:: Exercise instructions ::
In the records below, find each line holding the word "shifted" and copy it.

:: Given information ::
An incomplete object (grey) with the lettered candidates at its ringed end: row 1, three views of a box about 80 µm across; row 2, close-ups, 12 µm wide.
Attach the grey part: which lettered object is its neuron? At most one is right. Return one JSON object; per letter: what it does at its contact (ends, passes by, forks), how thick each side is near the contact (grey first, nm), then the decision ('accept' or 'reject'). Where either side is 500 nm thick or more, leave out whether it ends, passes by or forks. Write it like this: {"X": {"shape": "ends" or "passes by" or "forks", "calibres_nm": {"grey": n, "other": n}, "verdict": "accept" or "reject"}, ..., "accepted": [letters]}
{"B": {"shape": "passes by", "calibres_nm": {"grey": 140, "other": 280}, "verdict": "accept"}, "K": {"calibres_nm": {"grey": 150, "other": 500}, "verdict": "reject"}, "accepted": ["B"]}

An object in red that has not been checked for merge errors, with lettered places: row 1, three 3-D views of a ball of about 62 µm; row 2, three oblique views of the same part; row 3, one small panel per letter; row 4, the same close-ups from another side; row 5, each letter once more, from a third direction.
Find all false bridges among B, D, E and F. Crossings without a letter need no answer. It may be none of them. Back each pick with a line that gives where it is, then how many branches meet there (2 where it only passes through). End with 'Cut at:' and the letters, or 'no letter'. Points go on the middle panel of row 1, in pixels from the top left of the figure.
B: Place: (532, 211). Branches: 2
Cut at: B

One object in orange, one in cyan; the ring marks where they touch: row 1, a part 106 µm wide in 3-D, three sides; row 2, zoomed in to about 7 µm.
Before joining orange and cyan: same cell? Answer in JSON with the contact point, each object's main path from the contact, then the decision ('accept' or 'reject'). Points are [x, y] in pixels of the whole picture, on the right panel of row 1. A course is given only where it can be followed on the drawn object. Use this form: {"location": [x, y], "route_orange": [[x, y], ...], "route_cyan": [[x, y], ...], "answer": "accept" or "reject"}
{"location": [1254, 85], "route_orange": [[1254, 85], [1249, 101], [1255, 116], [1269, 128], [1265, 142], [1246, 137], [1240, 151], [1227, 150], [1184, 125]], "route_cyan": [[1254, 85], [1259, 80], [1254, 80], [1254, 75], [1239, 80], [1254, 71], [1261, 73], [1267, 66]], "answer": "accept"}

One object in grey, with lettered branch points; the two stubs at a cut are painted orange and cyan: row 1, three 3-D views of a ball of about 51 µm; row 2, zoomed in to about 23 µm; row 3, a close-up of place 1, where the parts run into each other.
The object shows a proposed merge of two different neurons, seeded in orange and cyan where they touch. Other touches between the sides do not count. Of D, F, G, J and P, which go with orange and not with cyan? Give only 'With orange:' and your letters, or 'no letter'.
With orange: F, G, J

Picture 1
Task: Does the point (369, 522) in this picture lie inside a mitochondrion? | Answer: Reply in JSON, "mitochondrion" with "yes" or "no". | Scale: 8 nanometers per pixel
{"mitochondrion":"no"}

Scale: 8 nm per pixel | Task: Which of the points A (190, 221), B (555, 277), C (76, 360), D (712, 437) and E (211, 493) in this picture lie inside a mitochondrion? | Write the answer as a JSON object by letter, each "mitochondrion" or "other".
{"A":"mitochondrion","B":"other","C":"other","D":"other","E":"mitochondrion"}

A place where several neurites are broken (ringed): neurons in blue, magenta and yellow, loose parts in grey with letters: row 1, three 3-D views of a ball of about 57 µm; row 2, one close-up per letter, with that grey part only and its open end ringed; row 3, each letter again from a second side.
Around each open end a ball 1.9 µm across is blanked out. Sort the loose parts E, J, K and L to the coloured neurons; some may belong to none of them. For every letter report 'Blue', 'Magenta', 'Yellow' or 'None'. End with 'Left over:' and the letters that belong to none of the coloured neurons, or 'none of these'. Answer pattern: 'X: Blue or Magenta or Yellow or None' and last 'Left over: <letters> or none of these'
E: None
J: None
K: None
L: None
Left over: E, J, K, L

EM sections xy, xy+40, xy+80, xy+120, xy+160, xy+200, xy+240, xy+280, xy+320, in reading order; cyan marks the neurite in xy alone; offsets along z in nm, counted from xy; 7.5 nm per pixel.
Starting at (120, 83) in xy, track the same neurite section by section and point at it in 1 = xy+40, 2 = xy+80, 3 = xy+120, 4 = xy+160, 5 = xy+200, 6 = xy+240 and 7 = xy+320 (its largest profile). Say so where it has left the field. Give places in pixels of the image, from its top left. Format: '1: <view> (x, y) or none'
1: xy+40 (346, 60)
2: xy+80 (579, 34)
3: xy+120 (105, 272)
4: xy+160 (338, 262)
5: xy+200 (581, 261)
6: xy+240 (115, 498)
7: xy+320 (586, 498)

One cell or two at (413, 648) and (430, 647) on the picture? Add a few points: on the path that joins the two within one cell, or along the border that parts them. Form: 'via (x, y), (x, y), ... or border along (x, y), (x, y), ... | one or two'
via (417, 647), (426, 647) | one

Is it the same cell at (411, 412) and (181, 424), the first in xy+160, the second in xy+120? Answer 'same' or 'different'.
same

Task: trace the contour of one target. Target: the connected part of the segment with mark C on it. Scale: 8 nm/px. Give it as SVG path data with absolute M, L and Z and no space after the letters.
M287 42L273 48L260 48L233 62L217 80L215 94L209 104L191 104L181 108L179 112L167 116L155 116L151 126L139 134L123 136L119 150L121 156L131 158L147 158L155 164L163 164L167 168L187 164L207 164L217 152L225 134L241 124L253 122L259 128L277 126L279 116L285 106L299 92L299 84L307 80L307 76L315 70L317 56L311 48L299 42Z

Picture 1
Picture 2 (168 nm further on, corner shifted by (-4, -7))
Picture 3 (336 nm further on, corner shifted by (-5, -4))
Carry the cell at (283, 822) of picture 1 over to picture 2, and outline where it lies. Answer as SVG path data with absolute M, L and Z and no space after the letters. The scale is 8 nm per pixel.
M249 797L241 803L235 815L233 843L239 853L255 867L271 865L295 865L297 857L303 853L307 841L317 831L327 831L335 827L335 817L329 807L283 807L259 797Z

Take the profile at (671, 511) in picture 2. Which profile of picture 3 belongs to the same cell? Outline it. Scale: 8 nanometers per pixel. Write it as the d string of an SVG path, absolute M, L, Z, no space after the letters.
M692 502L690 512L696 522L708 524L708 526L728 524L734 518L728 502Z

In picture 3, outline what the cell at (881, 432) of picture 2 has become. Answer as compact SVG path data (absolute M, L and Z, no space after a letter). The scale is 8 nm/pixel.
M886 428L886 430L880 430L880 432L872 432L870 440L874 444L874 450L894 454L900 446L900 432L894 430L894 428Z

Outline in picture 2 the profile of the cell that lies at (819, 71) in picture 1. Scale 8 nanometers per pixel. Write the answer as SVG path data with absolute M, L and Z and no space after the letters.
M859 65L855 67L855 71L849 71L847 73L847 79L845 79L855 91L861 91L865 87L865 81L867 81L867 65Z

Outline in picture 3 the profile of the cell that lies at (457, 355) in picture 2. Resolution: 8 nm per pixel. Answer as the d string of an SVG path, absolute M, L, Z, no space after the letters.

:: Answer section ::
Picture 2 (168 nm further on, corner shifted by (-4, -7))
Picture 3 (336 nm further on, corner shifted by (-5, -4))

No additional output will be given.